The Pokemon Go craze continues and has now hit Holocaust memorials in Germany and a Jewish cemetery in Britain, JTA reported Sunday.
Players who use the highly popular application walk around real-life neighborhoods to hunt and catch virtual cartoon characters on their smartphone screens.
According to news reports cited by JTA, players have in recent days been gleefully seeking Pokemon creatures using their cellphones at a memorial for the 320 murdered Jews of Aurich, a town in Lower Saxony.
The new app has already caused trouble for Holocaust museums, as both the Holocaust Museum in Washington, DC, and the Auschwitz Museum in Poland have asked the application's developers to remove their museums from the app.

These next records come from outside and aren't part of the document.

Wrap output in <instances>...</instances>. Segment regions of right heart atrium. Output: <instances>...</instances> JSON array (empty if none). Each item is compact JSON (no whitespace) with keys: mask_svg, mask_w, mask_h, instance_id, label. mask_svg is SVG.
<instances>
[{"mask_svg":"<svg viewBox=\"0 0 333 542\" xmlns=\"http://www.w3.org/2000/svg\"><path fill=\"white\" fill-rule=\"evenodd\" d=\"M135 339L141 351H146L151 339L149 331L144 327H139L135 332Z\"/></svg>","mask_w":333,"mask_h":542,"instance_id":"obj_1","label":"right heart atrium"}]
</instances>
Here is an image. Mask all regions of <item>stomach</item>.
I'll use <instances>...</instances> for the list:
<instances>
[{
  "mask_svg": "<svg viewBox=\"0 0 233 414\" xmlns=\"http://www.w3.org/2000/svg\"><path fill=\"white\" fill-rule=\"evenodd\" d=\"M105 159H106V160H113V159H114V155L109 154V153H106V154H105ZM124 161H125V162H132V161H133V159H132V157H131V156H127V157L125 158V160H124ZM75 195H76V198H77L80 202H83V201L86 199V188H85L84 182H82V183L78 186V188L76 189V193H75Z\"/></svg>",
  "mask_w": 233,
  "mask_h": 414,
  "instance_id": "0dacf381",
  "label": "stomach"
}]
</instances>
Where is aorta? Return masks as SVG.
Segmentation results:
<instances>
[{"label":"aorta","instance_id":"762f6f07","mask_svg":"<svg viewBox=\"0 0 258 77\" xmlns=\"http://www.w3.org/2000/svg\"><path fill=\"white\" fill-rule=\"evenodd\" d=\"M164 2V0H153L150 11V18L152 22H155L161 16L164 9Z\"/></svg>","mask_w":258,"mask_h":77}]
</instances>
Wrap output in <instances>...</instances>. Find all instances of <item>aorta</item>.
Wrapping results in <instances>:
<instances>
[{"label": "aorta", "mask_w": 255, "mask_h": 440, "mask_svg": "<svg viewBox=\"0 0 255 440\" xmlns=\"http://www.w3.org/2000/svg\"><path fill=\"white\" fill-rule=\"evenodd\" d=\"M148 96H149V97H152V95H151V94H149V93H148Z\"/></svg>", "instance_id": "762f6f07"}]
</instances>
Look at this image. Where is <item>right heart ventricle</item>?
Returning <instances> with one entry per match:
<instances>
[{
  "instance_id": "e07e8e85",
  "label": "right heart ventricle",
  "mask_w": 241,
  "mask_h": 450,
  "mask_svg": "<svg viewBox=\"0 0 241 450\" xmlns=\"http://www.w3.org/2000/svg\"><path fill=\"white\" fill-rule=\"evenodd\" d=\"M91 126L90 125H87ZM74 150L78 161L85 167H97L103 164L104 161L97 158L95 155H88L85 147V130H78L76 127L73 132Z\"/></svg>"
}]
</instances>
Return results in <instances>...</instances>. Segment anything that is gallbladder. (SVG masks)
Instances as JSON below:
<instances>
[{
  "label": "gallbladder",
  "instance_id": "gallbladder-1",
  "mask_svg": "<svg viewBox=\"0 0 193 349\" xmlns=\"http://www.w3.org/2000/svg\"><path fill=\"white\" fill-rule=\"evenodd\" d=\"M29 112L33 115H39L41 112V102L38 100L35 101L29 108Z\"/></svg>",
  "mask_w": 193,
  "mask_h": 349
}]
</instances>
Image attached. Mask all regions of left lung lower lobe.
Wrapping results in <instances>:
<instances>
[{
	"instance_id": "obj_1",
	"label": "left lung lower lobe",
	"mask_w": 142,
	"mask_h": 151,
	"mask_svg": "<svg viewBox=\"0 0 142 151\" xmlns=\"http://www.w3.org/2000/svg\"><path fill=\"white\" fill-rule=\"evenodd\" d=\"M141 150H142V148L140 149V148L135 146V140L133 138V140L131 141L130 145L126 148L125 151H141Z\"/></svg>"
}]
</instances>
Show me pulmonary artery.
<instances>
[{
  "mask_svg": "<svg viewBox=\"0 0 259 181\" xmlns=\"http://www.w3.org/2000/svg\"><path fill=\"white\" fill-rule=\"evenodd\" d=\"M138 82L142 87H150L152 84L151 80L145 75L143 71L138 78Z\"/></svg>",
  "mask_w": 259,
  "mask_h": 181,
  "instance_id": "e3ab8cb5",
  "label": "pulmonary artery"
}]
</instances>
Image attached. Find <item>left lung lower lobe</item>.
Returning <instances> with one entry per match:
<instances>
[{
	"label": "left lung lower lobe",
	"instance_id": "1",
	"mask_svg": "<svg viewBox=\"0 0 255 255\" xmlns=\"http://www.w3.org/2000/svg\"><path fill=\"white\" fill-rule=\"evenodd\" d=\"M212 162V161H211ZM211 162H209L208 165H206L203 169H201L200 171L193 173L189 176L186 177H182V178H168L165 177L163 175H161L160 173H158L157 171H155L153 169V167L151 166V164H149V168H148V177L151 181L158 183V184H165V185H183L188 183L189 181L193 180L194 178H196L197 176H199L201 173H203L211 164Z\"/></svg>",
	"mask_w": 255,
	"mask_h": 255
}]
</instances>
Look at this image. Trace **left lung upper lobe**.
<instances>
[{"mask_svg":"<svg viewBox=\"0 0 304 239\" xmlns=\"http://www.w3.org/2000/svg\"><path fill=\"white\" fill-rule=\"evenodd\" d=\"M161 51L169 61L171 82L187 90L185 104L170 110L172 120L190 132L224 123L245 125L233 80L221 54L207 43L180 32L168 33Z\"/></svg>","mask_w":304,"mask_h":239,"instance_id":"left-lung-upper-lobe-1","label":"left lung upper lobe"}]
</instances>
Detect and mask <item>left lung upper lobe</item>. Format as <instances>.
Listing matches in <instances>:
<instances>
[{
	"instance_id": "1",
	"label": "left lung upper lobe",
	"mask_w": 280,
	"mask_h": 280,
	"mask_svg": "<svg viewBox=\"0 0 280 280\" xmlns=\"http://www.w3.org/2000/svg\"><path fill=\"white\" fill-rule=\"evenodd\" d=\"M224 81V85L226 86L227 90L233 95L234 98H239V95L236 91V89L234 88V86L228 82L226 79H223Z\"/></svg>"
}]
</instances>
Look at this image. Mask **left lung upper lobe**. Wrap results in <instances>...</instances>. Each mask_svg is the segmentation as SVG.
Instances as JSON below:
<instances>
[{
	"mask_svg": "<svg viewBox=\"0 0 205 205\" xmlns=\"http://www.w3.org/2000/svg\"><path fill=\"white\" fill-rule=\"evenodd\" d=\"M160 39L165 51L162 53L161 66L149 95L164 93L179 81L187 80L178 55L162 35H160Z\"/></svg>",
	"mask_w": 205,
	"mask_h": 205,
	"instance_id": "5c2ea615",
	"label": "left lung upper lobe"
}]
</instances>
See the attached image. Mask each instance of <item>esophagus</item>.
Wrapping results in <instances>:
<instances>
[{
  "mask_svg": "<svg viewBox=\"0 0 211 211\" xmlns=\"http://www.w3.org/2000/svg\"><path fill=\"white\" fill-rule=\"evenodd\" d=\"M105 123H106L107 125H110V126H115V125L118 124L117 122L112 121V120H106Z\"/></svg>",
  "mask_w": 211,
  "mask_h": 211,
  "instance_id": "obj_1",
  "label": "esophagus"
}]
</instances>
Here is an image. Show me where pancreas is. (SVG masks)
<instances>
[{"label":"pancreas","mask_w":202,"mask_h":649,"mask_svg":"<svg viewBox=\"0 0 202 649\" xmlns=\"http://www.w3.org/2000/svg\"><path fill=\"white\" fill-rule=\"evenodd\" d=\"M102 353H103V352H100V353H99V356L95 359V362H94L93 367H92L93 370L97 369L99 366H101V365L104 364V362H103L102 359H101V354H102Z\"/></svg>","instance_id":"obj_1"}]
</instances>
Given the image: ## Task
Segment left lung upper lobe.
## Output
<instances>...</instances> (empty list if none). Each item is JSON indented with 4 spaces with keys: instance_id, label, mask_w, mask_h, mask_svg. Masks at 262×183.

Gunther Siebels-Michel, on the board of the German-Israel Society in East Frisia, told the NWZ online newspaper last week that he was outraged over the use of the app at the memorial, calling the behavior "completely inappropriate."
He said the society would likely lodge a complaint with the U.S. developer of the game, Niantic.
Meanwhile in London, reported JTA, Pokemon-playing youngsters were found walking over graves in a Jewish cemetery in Edmonton search of the game’s virtual monsters.
Stanley Kaye, a local historian, asked the teens to refrain from doing so at Federation Cemetery on Monday, The Jewish News of London reported.
In southern Germany, Karl Freller, director of the Foundation for Bavarian Memorials, has written to Niantic asking them to keep the memorials at the former Dachau and Flossenburg concentration camps off the app.
But in Russia, the main Jewish religious group, the Federation of Jewish Communities of Russia, said on July 19 that it does not mind people playing Pokemon Go around synagogues and other cultural buildings.
The group, which is a Chabad-affiliated umbrella, said it is not against the game as long as it is not disturbing the congregation.
"We don't see any problem," the Jewish federation's spokesman, Andrei Glotser, told the Tass news agency. "Let them come and search; maybe even something useful will come out of this!"
In fact, in St. Petersburg, the Grand Choral Synagogue even offered a prize – a kosher wine bottle – for anyone who catches a Pokemon on the premises.
In addition to all the above, the IDF has warned soldiers that the new app is not to be used on military bases, fearing soldiers might accidentally reveal sensitive information about military bases and army operations.